Polvo
In Prism - CD
Merge 2009

On ne va pas vous refaire un énième couplet sur la vague de reformations sévissant actuellement dans le rock. C'est un fait acquis et consommé. Comme un boulet qu'on est obligé de traîner. Polvo se rajoute donc à la liste, douze ans après son dernier soupir discographique, le mitigé album Shapes. Mais surtout douze ans après une brillante carrière dans l'ombre des Sonic Youth, Pavement ou Dinosaur Jr, malgré cinq, six albums redoutables et qui nous oblige à ressortir le poncif du succès d'estime, le groupe que tout le monde apprécie mais dont tout le monde s'en tape.

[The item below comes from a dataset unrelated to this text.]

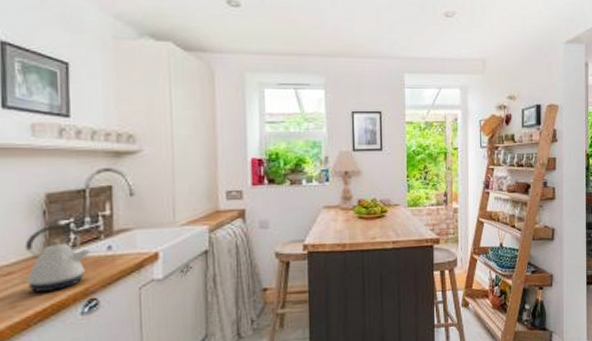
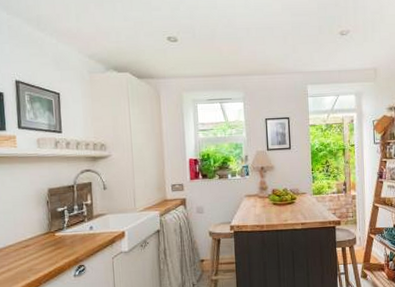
kettle: present [22,225,92,292] -> none [35,211,79,260]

La reformation de Polvo ne va donc pas déchaîner les foules, ne va pas remplir les stades. Alors quitte à se reformer, autant faire les choses en grand et offrir quelque chose de consistant, un beau et bel album avec que de la nouvelle composition. Les vieux vont montrer aux petits jeunes qu'ils l'ont toujours bien dure et consistante. Sauf que Polvo l'a toujours eu de traviole et insaisissable, la composition. De quel bois sera fait 2009 ? Hé bien, doucement de travers. Ou raide et prévisible. Un mélange des deux qui fait que j'ai du me pincer et réécouter les disques précédents tellement je n'y croyais pas. Au blind-test, pas sur que j'aurais reconnu l'animal. Mais non, c'est bien le même groupe. On sait jamais. Avec l'âge, les neurones se cassent, la mémoire flanche, on se fait des souvenirs en plastique et Polvo, un groupe beau de loin mais loin d'être beau. Mais non, c'est bien le même groupe (je le redis une deuxième fois parce que j'arrive toujours pas à y croire). Ah, les années qui passent, c'est pas beau à voir et Polvo supporte mal. On croit que c'est tout pareil mais l'usure est là, flétrissement et flatulence, on y peut rien. Polvo était bien ce jeune poulain fougueux et aérien. La mémoire ne joue pas de vilains tours. Cor-Crane Secret ou Today's Active Lifestyles, des albums tout en élasticité, en mélodies immatérielles, une musique nerveuse et pleine de subtilité, de dissonances sans un pet de gras et des structures fluides sous leurs faux airs de petits génies occultes, possédant le don de vous faire décoller bien haut.
Avec In Prism, Polvo a fait illusion deux minutes et trente-six secondes, soit le temps imparti avant ce solo de guitare aussi impromptu qu'affreux sur le premier titre Right the relation. Un morceau acceptable mais cette intervention irréelle de la six cordes agit comme un avertissement. On va en baver. Ceci n'est que la tête de pont d'un disque voué à l'alourdissement des masses. Polvo est devenu un groupe commun. Dès D.C. Trails, c'est l'orgie (idem sur Beggars Bowl), surtout avec son final psychédélique où Polvo fait chialer les guitares. Guitare, autrefois point fort de l'attirail de Polvo, devenue point noir purulent. Où est passée leur légèreté, leur richesse, ces mélodies cachées finissant toujours pas se révéler ? Douze années se sont écoulées et Polvo continue d'amorcer, que dis-je, de dévaler la pente entrevue avec Shapes. Un groupe de heavy-rock sans inspiration, avec des mélodies pompières et emprunt de classic rock, ce terme qu'on voit fleurir de plus en plus et qui n'est qu'une connerie pour vous faire avaler du rock à papa. Un terme pour désigner un rock ancestral ou le solo de guitare règne en maître, un vieux truc qui pue de la gueule avec des codes sentant le chloroforme pour ceux qui pensent qu' Eric Clapton est le meilleur guitariste du monde. Et Eddie Vedder, un putain de chanteur.
Polvo enfile les titres laborieux, boursouflés, d'un psychédélisme pataud et de ce fameux putain de classic (pop) rock sans vie. Quand il tente de calmer jeu comme sur Dream residue/work ou de retrouver le sens des dissonances et de la désinvolture passées, c'est pour se fourvoyer dans l'insipide, déterrer un pauvre synthé sur le piteux The Pedlar et achever notre incrédulité avec un final épique de platitude et de guitares lasses, A link in the chain. Non, le lien est brisé.
Ne croyez pas le bilan 2009 de Noise qui les classe au deuxième rang. D'ailleurs, ne croyez aucun bilan. C'est de la daube. Comme cet album de Polvo.